Madendag Yusuf, Sahin Erdem, Madendag Ilknur Col, Sahin Mefkure Eraslan, Acmaz Gokhan, Karaman Hatice
1 Department of Obstetrics and Gynecology, Health Sciences University Kayseri Education and Research Hospital, Kayseri, Turkey.
2 Department of Obstetrics and Gynecology, Erciyes University Faculty of Medicine, Kayseri, Turkey.
Technol Cancer Res Treat. 2018 Jan 1;17:1533033818783911. doi: 10.1177/1533033818783911.
Progesterone-induced blocking factor, which is released from maternal lymphocytes during pregnancy mediates the immune effect of progesterone. According to new reports, it is suggested that proliferating cells, such as human trophoblasts, mesenchymal stem cells, and malignant tumors, can excrete progesterone-induced blocking factor at high ratio to escape from maternal immunity. It is shown in recent studies that progesterone-induced blocking factor is overexpressed in many malignant tumors such as breast, cervical, lymphoma, and leukemia. There are no data about progesterone-induced blocking factor expression in ovarian cancer cells. Hence, it is aimed to determine the progesterone-induced blocking factor expression levels in epithelial ovarian cancer.

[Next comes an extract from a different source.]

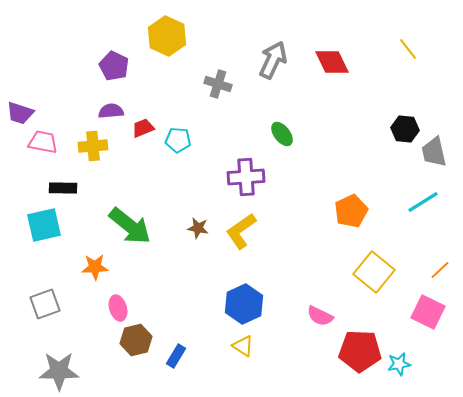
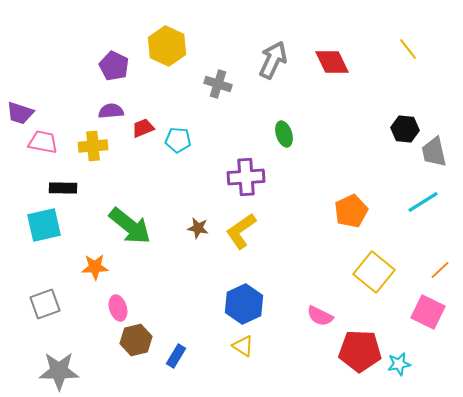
yellow hexagon: moved 10 px down
green ellipse: moved 2 px right; rotated 20 degrees clockwise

The study which was a retrospective cross-sectional study was conducted in a University Hospital. Twenty tissue specimens of patients with epithelial ovarian cancer and 20 tissue specimens of patients with healthy ovary were included in the study. Primary rabbit polyclonal anti- progesterone-induced blocking factor antibody was used to incubate the sections at a ratio of 1:300.
When the tissue sections were compared based on immunostaining with progesterone-induced blocking factor, we detected high stromal progesterone-induced blocking factor expression in the epithelial ovarian cancer group as check against to the normal ovarian group ( P = .007). Similarly, we found high glandular progesterone-induced blocking factor expression in the epithelial ovarian cancer group as check against to the normal ovarian group ( P < .001).
Proving the existence of progesterone-induced blocking factor expression in epithelial ovarian cancer cells may lead new visions or new studies for epithelial ovarian cancer immunotherapy. As a result, epithelial ovarian cancer cells have greater levels of expression of progesterone-induced blocking factor protein than normal ovarian tissue according to immunohistochemistry. Further research is needed to understand the clinical importance of this finding, to learn outcomes of high levels of progesterone-induced blocking factor, and to investigate its underlying mechanisms.
孕期母体淋巴细胞释放的孕酮诱导封闭因子介导孕酮的免疫效应。根据最新报道,提示增殖细胞,如人滋养层细胞、间充质干细胞和恶性肿瘤细胞,能够以高比例分泌孕酮诱导封闭因子以逃避母体免疫。最近的研究表明,孕酮诱导封闭因子在许多恶性肿瘤中过度表达,如乳腺癌、宫颈癌、淋巴瘤和白血病。目前尚无关于卵巢癌细胞中孕酮诱导封闭因子表达的数据。因此,本研究旨在确定上皮性卵巢癌中孕酮诱导封闭因子的表达水平。
本研究为回顾性横断面研究,在一所大学医院进行。研究纳入了20例上皮性卵巢癌患者的组织标本和20例健康卵巢患者的组织标本。用兔抗人孕酮诱导封闭因子多克隆抗体以1:300的比例孵育切片。
当基于孕酮诱导封闭因子免疫染色对组织切片进行比较时,我们发现上皮性卵巢癌组的基质中孕酮诱导封闭因子表达高于正常卵巢组(P = .007)。同样,我们发现上皮性卵巢癌组的腺体内孕酮诱导封闭因子表达高于正常卵巢组(P < .001)。
证实上皮性卵巢癌细胞中存在孕酮诱导封闭因子表达可能为上皮性卵巢癌免疫治疗带来新的视野或新的研究方向。结果表明,根据免疫组化,上皮性卵巢癌细胞中孕酮诱导封闭因子蛋白的表达水平高于正常卵巢组织。需要进一步研究以了解这一发现的临床重要性,了解高水平孕酮诱导封闭因子的结果,并探究其潜在机制。